§ Exercise tasks
A – List every monarch named in the passage on dog shows and blood sports.
B – Shorten the paragraph of the dog-show passage that begins "By the nineteenth century" into a brief bulleted list that keeps its main facts.
C – Continue the passage on dog shows and blood sports, picking up right after its final sentence.

§ Excerpt
Digging deeper, we find a less glamorous ancestor to canine beauty pageants, an embarrassing bone in family closets that makes even royalty seem no better than anyone else. Animal baiting and dog fighting are impolite subjects to breach in preshow pits of Westminster or Crufts where contestants rat their bichons and ribbon their Yorkies. Still, this relatively recent aversion to employing dogs in other capacities hasn’t prevented fanciers from making the bulldog into one of the most popular breeds of all time. As we’ve already seen, dog shows have an undeniable heritage in blood sport events that drew English spectators of all classes to villages, towns, and cities across the realm where they occurred like clockwork for centuries. Ugly and brutal gladiatorial hobbies have a much longer history than those dainty processions fanciers know and love, and royalty played no small part in keeping them popular. Bulls, badgers, and bears were once standard fare in public amphitheaters throughout the kingdom, and it was often the upper echelon that set the tone for highbrow entertainment and examples of right and wrong. Lions, tigers, and other exotics were raised in royal menageries for command performances. Richard III even created an office called Royal Bearward to ensure fresh victims would be on hand at all times for impromptu matches. Elizabeth I craved cat fights and always enjoyed a good goring, encouraging her court and countrymen to do the same. So did James I, who hired a professional impresario named Edward Allyen to stage these odes to animal cruelty. A producer of plays and an actor, Allyen, like Charles Cruft, his spiritual heir, did what he was told.24 Some early dog-show producers in the nineteenth century were actually “converts from the darker side of dogdom.”25
By the nineteenth century, when dog shows took the place of cruder diversions, people of good breeding had decided it was no longer fashionable to see animals suffer in this style. Aristocracy and higher nobility became driving forces behind the humane movement that helped to put some distance between society’s born leaders and certain “disreputable associations”26—and to prevent mongrels from being born. As soon as it became a crime to throw beasts into pits or chain them to stakes, high-born English scrambled to sever all ties, not with their shady blood relations who’d done the dirty deeds and encouraged bad behavior all along, but with society’s lower orders who’d followed their example and were, it was suddenly being said, the only creatures capable of enjoying such base pleasures! Prim and proper Victorians were pleased to see a leading breeder of fighting dogs had renounced a vulgar vocation and renamed his frowned-upon establishment a “Canine Palace.” The reformed English bulldog could now fight to regain the affections of a nation to whom it had heretofore been a hero. Meanwhile, sensitive sorts of the upper class had sworn off lion baiting, though they continued terrorizing foxes for fun.

Data entries:

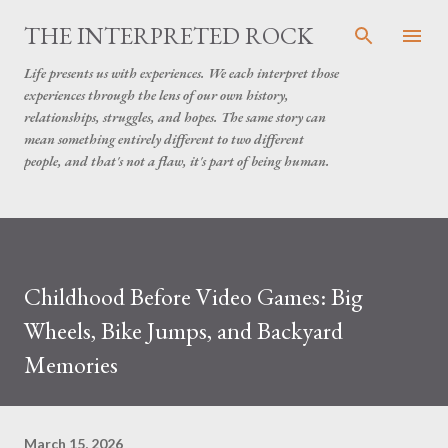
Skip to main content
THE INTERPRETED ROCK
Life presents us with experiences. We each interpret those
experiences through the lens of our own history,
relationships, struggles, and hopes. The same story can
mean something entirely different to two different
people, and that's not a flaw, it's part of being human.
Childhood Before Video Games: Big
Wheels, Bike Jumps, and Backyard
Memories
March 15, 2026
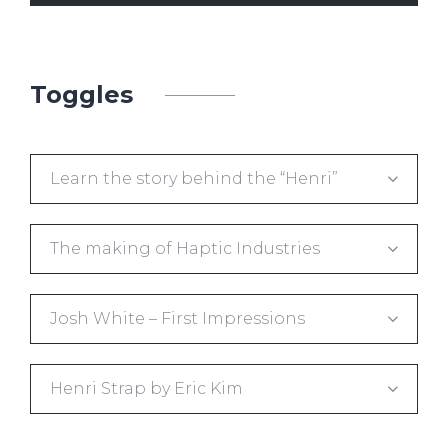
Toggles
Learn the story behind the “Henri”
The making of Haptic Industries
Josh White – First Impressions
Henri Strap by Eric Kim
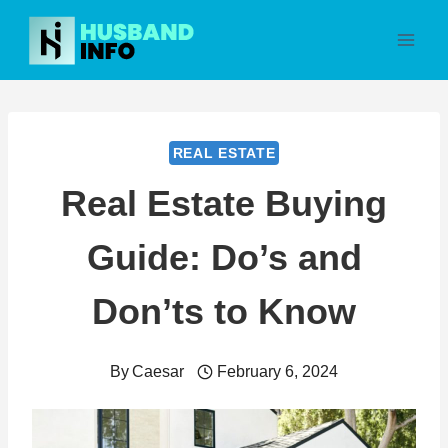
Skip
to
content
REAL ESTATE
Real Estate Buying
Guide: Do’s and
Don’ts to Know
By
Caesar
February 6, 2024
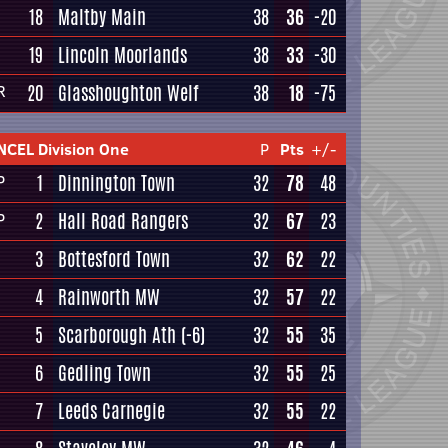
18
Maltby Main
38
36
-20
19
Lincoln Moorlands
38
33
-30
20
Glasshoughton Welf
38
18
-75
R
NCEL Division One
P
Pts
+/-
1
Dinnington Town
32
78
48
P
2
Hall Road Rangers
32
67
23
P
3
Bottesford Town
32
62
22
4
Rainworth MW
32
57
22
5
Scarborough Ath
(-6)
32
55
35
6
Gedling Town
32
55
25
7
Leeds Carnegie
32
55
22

§ List of answers
A – Richard III, Elizabeth I, James I

B –
- By the nineteenth century, dog shows had replaced cruder entertainments, and the well-bred no longer found animal suffering fashionable.
- The aristocracy and higher nobility drove the humane movement, which distanced society's leaders from "disreputable associations" and aimed to prevent mongrels from being born.
- Once pit fighting and staking animals became crimes, the high-born cut ties not with their own relatives who had encouraged these sports, but with the lower orders, now said to be the only ones who could enjoy such pleasures.
- Victorians approved when a leading breeder of fighting dogs gave up the trade and renamed his establishment a "Canine Palace."
- The reformed English bulldog could now try to regain the nation's affection.
- The upper class gave up lion baiting but kept hunting foxes for fun.

C –
Looking back on some of aristocracy’s other strange animal hobbies to which respectable outfits like Westminster and Crufts owe at least some recognition, it’s clear that not all ties to the past are flattering. Far from the sophisticated, high-toned urban affairs organized by modern kennel clubs, that famous event of 1859, held in the bustling commercial center of Newcastle upon Tyne, didn’t take place in a stadium, a palace, or a pub, but in a more mundane locale for social exchange called the New Corn Exchange. The “dog section” wasn’t very glamorous, but a novelty no one knew would last, a tawdry sideshow to a bigger beauty pageant devoted to—fancy chickens!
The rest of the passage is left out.